DuckDB - Quacking Data (WIP)

DuckDB is particularly well-suited for Online Analytical Processing (OLAP) tasks, which involve analyzing large datasets to gain insights and generate reports. Its columnar storage format and vectorized query engine enable fast and efficient data processing, even on complex analytical queries. Additionally, DuckDB supports a variety of OLAP-specific features, such as window functions, making it a powerful tool for OLAP workloads.
data
pipeline
Author

Hampus Londögård

Published

May 3, 2023

DuckDB is a relational database management system (RDBMS) that is used for managing data stored in relations, which are essentially tables. DuckDB is an in-process OLAP DBMS written in C++. It has no dependencies, is easy to set up, and is optimized to perform queries on data. It is similar to SQLite for Analytics. DuckDB is designed to run on a single machine, and it is not a multi-tenant database. It is perfect for data practitioners that want to perform local analytical workloads easily and quickly.

Warning

This blog is a continuous work and WIP.

DuckDB - Quacking Data

DuckDB is the OLAP-version of SQLite. It’s simple, feature rich, fast and most importantly free. It reall is an incredible tool for quick local analytical workloads. It has very impressive results in the H2O-benchmark resulting in a jack-of-all-trades for analytics.

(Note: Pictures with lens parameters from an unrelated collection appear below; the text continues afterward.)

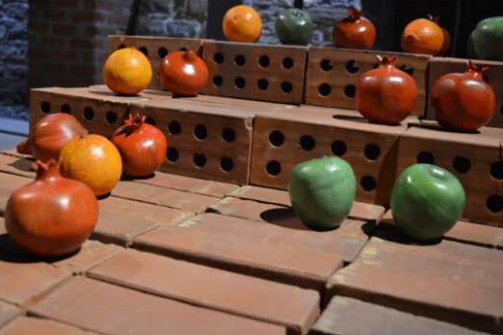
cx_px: 239
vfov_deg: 31.0
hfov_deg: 45.4
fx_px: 601
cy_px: 127
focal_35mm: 43
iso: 1100
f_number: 3.8
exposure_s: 1/30
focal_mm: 22
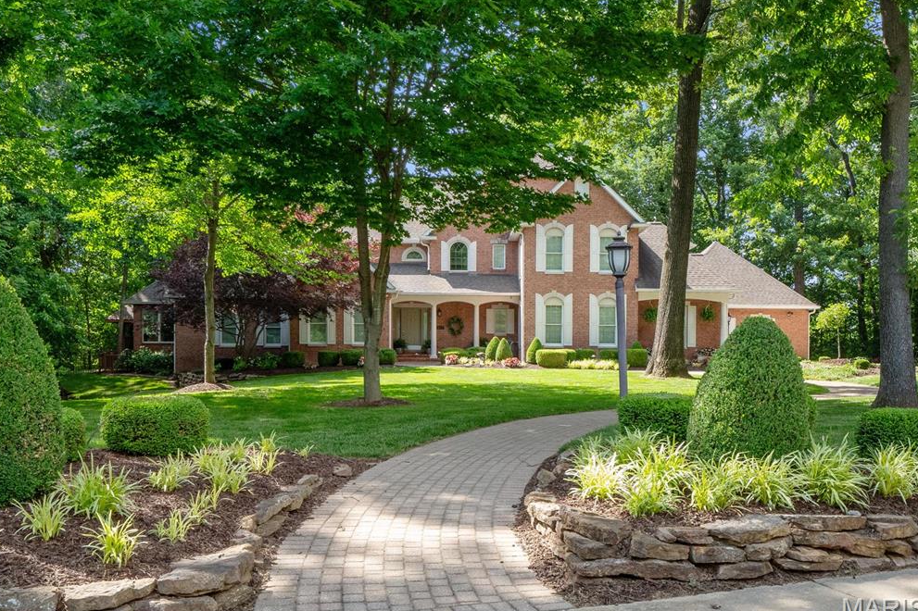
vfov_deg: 42.3
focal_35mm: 31
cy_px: 312
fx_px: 790
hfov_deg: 60.3
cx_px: 460
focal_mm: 15
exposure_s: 1/80
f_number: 10
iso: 400
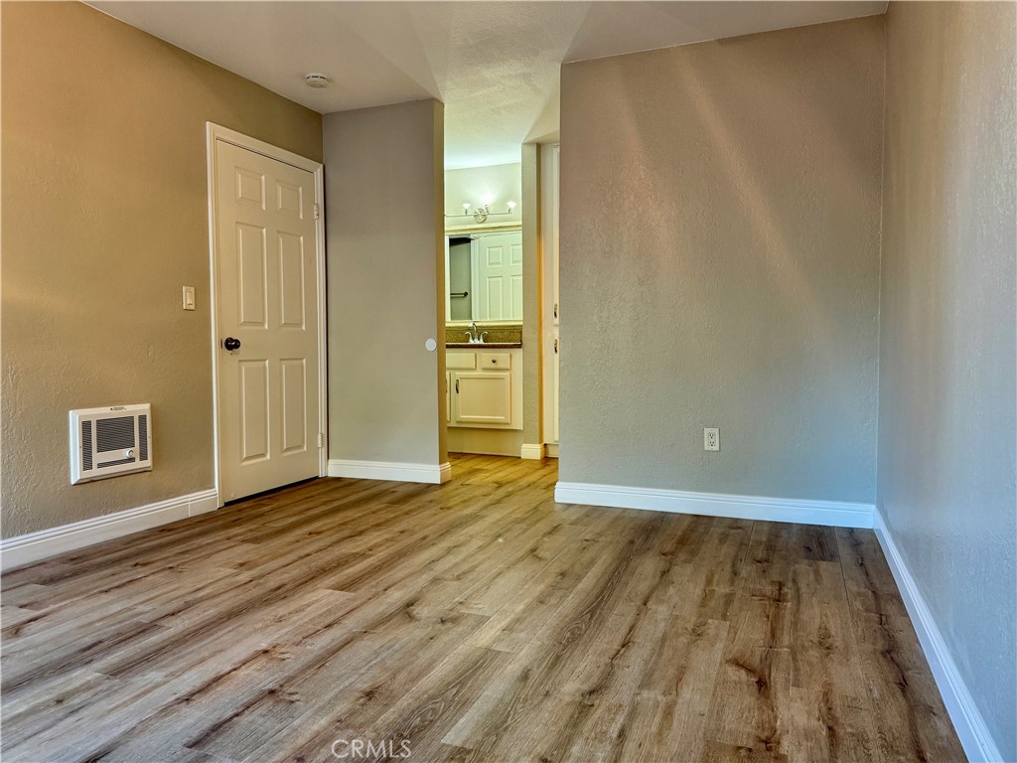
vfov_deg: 56.8
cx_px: 508
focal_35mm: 24
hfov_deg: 71.6
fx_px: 705
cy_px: 382
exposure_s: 1/60
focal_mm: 6.76
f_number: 1.78
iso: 250
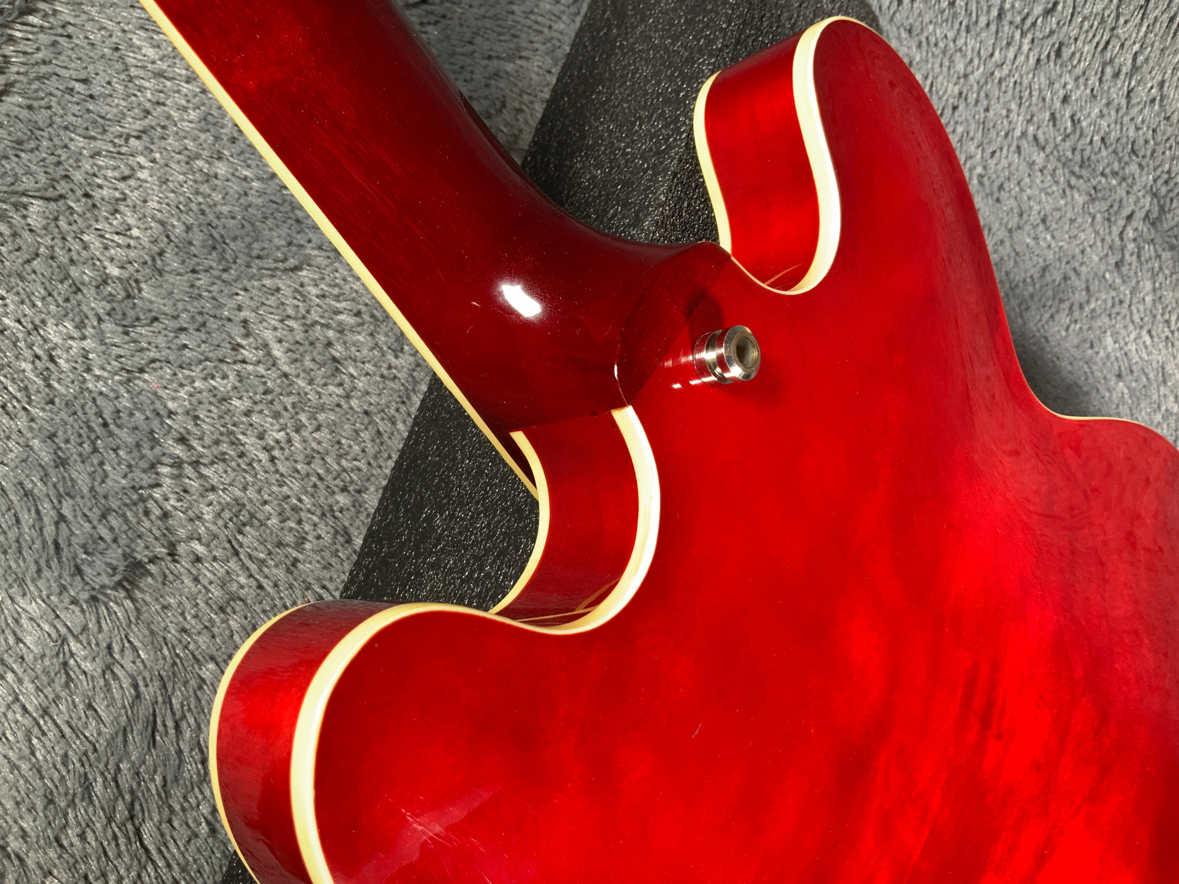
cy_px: 442
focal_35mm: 29
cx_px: 590
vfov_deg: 48.2
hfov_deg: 61.7
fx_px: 988
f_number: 1.8
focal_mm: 3
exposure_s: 1/52
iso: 64
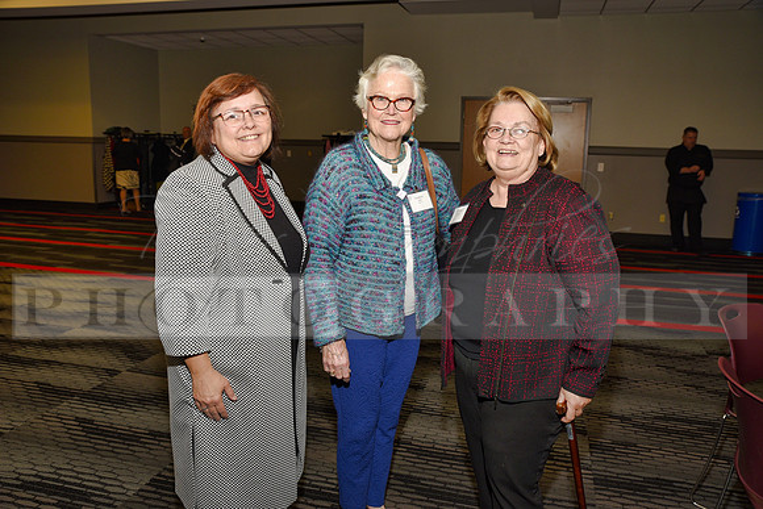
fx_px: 615
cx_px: 382
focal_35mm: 29
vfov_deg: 45.0
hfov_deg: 63.6
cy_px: 254
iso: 200
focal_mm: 29
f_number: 5
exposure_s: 1/60
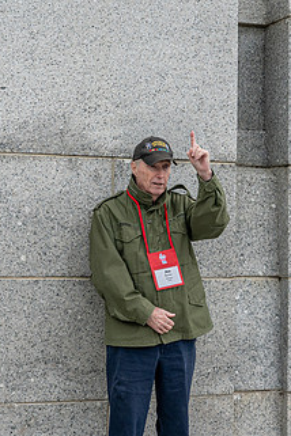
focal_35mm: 80
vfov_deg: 25.2
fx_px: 970
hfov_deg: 17.1
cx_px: 129
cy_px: 143
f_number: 10
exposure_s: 1/400
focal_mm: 38
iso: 640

It has neat integration into:

  1. pandas
  2. polars
  3. Arrow, PostgreSQL, parquet, deltalake, …

Where you simply query on top of the datastructure which makes the query incredibly efficient even if it’s not “DuckDB”-format. It all becomes painless and efficient through the Apache Arrow-protocol. Arrow is a cross-language development platform for in-memory analytics which is very fast, because the underlying structure remains we never copy data between DuckDB and polars as an example. Rather DuckDB operates on polars Arrow dataset. Cool? Yes! 🤓

Lately they’ve added superb Spatial Support where they leverage GDAL.

Recently Motherduck gave a talk on how Big Data is Dead, where a BigQuery founding engineer laid out the average customer doesn’t have Big Data. Jordan Tigani notes the following trends.

Data Sizes at Companies

Query Intensity on Data by Age
Figure 1: Jordan Tigani’s ‘Feel of the Industry’

Further Jordan notes that from 2006 to 2023 we see a huge increase in how powerful single nodes are. In 2006 you could get 2GB RAM, today a standard instance has 256 GB RAM and if you slap your wallet at the problem you can get 24TB (!) RAM.

Through this power of a single node more than 99.9% of all problems should be possible to solve through a single node where DuckDB can reign supreme.

How am I using DuckDB in my professional life?

DuckDB is integral to my workflow. I use it when polars is not enough. Because DuckDB can easily query parquet we’re good to go in most Machine Learning setups.

Connecting directly to S3 is as simple as using the official httpfs extension which is done in the following way:

INSTALL httpfs; # run once

LOAD httpfs;

How I want to move forward with DuckDB

I have so many plans on what I wish to achieve.

Poor Mans Data Lake

I have been thinking a lot lately on building my own Data Lake using DuckDB, polars & dagster. This would be greatly inspired by dagster’s blog - ‘Poor Mans Data Lake’.

Best Practices Write-Up

Additionally it’d be very interesting to set up a “Best Practices” using “Local First” tooling such as DuckDB & polars. When to use what and how they differentiate.